Your tasks >>
a - Which hardware products are named in the post about the Raspberry Pi? List each one.
b - Answer these questions about the post about the Raspberry Pi:
(i) Which company does the writer say wants to lock up its hardware with its own software?
(ii) What does the writer say hardware is being eaten by?
(iii) What did the person asking about outrage see no mention of?
c - Can you rewrite the post about the Raspberry Pi, starting with "Hardware is being" and going on through "End of story.", swapping "crappy" for "proprietary"?

Page excerpt >>
= = =

You don't like the fact the firmware blobs are buggy and you trivially lock up the board while developing? Is low-level access really the only way you're going to develop applications interesting to you? Sucks to be you!
According to Liz Upton, one of the PR creeps from the Raspberry Pi Foundation has the following to say to actual developers complaining:
'... keep trying to rustle up some outrage if it gives you a kick; I’d recommend finding something else to do soon, though. We don’t want you developing an ulcer.'
When asked: 'Am I allowed to be outraged by the fact that it’s not really open, since I see no mention of actual documentation for the hardware? Or by this: http://www.raspberrypi.com/mpeg-2-license-key/ ? Can I get outraged by that?'
She replies: 'Well you *could*, but you wouldn’t half look silly.'
(sourced from: http://www.raspberrypi.org/archives/2221 )
What a charmer. This is someone totally detached from reality and is so full of herself and her own product she actually thinks she can talk to developers that way. She has no awareness that nothing the RPi has done or offered is very groundbreaking, ARM SoC eval boards like the RPi were inevitable -- the evolution of products like the Sheevaplug and other plug-computers in addition to hobbyist hits like the Arduino paved way for this.
Hardware is being eaten by software. Broadcom wants to produce an artificial value to their hardware by locking it up with their own crappy software and they want you to cheer for what an innovation this is. End of story.

= = =

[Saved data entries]
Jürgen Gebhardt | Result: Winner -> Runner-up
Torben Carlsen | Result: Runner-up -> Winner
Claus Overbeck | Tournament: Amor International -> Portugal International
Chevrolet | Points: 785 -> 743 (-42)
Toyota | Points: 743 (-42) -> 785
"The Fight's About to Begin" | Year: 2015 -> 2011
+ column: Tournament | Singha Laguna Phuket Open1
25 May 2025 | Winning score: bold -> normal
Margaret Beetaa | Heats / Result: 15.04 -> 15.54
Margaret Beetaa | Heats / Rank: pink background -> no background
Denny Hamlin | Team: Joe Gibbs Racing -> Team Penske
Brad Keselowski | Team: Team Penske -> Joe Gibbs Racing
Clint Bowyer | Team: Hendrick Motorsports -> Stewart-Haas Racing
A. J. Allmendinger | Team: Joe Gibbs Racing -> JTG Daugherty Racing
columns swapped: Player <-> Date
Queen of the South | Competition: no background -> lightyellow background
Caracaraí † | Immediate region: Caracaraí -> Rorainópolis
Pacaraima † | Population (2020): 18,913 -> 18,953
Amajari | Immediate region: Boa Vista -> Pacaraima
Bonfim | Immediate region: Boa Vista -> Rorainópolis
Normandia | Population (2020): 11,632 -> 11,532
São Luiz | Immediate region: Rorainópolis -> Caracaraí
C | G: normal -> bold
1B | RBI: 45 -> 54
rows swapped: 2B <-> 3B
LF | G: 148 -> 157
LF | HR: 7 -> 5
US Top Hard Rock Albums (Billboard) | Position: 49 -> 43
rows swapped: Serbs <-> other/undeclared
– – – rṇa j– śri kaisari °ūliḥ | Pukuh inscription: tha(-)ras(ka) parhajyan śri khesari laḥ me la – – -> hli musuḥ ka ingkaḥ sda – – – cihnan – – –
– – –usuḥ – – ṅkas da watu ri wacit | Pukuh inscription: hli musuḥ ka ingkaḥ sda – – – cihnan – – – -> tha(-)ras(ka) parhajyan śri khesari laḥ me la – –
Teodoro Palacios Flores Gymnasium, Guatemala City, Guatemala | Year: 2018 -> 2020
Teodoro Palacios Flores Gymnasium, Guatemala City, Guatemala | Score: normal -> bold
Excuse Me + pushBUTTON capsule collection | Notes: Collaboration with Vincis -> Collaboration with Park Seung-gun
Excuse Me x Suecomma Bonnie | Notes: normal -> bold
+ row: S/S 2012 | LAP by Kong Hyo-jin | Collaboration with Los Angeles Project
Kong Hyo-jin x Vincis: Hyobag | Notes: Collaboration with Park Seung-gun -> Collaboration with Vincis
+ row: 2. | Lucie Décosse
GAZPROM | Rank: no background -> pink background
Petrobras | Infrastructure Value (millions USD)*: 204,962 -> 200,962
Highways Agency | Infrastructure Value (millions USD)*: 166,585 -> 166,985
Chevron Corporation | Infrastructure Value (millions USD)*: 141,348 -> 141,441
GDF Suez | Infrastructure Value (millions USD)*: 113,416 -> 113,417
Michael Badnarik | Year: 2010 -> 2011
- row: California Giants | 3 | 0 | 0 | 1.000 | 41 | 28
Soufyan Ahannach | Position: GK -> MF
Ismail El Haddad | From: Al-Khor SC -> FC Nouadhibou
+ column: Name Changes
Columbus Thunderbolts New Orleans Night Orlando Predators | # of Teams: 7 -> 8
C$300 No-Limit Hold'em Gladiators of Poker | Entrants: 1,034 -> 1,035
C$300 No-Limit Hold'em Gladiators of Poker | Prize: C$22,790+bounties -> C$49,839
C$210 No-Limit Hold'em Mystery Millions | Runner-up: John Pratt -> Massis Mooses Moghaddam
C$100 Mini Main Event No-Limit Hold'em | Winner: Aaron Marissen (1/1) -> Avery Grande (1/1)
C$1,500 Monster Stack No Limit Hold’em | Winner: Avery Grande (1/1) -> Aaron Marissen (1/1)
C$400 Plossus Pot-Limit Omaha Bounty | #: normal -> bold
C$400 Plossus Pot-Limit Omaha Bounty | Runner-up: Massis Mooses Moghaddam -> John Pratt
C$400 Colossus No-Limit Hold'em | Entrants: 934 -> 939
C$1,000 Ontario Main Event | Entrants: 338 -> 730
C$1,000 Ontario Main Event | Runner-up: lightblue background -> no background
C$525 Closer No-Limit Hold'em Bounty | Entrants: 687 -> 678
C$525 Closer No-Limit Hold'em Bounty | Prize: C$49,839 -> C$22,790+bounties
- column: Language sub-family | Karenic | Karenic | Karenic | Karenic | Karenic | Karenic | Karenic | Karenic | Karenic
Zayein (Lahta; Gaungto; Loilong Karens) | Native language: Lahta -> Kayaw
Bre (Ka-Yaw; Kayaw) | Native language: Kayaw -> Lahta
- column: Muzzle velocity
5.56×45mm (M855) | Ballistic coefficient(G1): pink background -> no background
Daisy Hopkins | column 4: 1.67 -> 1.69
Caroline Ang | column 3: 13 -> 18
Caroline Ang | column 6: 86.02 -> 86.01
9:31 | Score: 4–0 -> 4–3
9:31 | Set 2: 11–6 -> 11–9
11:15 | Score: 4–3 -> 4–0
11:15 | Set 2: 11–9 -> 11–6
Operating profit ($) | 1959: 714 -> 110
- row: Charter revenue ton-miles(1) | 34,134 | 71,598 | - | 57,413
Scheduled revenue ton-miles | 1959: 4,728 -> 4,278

= = =

Full solutions >>
a -
Raspberry Pi (RPi)
Sheevaplug
Arduino

b -
(i) Broadcom
(ii) Software
(iii) Actual documentation for the hardware

c -
Hardware is being eaten by software. Broadcom wants to produce an artificial value to their hardware by locking it up with their own proprietary software and they want you to cheer for what an innovation this is. End of story.